_Assignment_.
Among the entries below, find every line that has "symptoms" and pull it out.

Collected data
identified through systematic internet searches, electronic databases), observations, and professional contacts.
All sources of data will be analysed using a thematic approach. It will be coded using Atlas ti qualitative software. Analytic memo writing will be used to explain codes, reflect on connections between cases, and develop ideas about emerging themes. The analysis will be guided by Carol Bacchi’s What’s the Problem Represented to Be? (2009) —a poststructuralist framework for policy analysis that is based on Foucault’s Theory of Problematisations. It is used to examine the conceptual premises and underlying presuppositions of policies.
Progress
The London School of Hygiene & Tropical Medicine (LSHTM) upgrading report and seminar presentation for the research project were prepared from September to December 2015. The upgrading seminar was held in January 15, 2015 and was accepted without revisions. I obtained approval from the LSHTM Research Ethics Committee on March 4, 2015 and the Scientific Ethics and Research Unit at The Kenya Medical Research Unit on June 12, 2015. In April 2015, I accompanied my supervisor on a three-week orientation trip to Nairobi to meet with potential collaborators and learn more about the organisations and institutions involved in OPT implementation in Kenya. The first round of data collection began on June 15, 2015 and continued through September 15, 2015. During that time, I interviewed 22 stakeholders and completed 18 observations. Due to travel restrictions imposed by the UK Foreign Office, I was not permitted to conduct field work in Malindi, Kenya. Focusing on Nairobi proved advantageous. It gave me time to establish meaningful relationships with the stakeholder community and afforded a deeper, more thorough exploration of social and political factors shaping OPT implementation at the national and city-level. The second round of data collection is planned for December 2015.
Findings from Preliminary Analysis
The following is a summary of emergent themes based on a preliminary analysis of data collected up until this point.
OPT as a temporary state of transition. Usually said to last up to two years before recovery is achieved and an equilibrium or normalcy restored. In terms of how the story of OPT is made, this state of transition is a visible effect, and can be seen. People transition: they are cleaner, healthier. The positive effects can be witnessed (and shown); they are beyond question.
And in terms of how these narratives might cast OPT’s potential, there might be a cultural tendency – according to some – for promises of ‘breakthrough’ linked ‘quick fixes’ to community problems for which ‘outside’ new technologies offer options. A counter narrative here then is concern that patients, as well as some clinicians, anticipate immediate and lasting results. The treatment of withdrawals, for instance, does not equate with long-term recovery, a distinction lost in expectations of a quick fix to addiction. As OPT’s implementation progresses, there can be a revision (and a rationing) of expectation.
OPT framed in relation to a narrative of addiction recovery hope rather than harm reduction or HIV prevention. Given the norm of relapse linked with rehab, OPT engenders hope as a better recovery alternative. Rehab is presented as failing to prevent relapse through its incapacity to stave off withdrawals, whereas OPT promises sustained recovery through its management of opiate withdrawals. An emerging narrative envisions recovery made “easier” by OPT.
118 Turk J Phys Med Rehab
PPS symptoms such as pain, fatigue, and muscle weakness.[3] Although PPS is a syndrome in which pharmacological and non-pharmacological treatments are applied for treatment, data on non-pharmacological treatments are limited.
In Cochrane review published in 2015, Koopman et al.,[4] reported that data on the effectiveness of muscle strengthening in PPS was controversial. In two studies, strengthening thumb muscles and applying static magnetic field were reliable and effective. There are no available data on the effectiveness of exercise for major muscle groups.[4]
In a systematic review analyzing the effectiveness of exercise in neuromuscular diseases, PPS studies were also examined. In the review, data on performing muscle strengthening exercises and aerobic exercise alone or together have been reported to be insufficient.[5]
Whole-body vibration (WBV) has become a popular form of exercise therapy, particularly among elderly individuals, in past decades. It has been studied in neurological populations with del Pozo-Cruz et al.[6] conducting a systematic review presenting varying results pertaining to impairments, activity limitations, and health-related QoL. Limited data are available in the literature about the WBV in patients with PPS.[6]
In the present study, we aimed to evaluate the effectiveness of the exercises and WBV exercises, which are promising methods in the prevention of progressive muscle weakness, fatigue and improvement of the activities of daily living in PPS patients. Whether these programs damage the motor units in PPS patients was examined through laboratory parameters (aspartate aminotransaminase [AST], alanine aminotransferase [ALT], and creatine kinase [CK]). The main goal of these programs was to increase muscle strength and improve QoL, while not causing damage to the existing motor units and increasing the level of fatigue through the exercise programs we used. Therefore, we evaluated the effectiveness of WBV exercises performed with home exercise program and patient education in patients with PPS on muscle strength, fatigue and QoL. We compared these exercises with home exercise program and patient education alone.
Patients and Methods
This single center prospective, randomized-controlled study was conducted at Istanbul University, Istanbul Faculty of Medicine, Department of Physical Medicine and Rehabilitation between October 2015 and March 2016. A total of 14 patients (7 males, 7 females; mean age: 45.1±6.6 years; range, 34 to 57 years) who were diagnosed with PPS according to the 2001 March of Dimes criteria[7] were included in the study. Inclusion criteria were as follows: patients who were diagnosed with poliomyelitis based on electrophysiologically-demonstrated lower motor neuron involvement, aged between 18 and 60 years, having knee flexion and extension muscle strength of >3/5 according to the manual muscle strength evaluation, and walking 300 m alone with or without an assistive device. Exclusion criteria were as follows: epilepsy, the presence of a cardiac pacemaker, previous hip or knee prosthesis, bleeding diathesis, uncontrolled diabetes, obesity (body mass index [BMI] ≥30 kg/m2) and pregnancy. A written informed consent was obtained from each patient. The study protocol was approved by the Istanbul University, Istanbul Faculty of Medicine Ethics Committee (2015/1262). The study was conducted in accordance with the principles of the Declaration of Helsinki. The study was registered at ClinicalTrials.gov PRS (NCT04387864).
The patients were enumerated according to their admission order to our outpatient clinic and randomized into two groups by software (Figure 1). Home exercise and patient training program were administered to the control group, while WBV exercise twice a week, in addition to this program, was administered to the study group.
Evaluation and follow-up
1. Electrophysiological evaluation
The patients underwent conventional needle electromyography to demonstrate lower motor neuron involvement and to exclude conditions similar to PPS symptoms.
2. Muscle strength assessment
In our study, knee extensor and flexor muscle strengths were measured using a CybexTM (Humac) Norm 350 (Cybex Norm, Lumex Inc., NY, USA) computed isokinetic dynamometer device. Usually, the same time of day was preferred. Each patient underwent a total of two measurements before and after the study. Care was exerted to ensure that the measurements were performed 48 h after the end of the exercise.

_Task output_.
PPS symptoms such as pain, fatigue, and muscle weakness.[3] Although PPS is a syndrome in which pharmacological and non-pharmacological treatments are applied for treatment, data on non-pharmacological treatments are limited.
The patients underwent conventional needle electromyography to demonstrate lower motor neuron involvement and to exclude conditions similar to PPS symptoms.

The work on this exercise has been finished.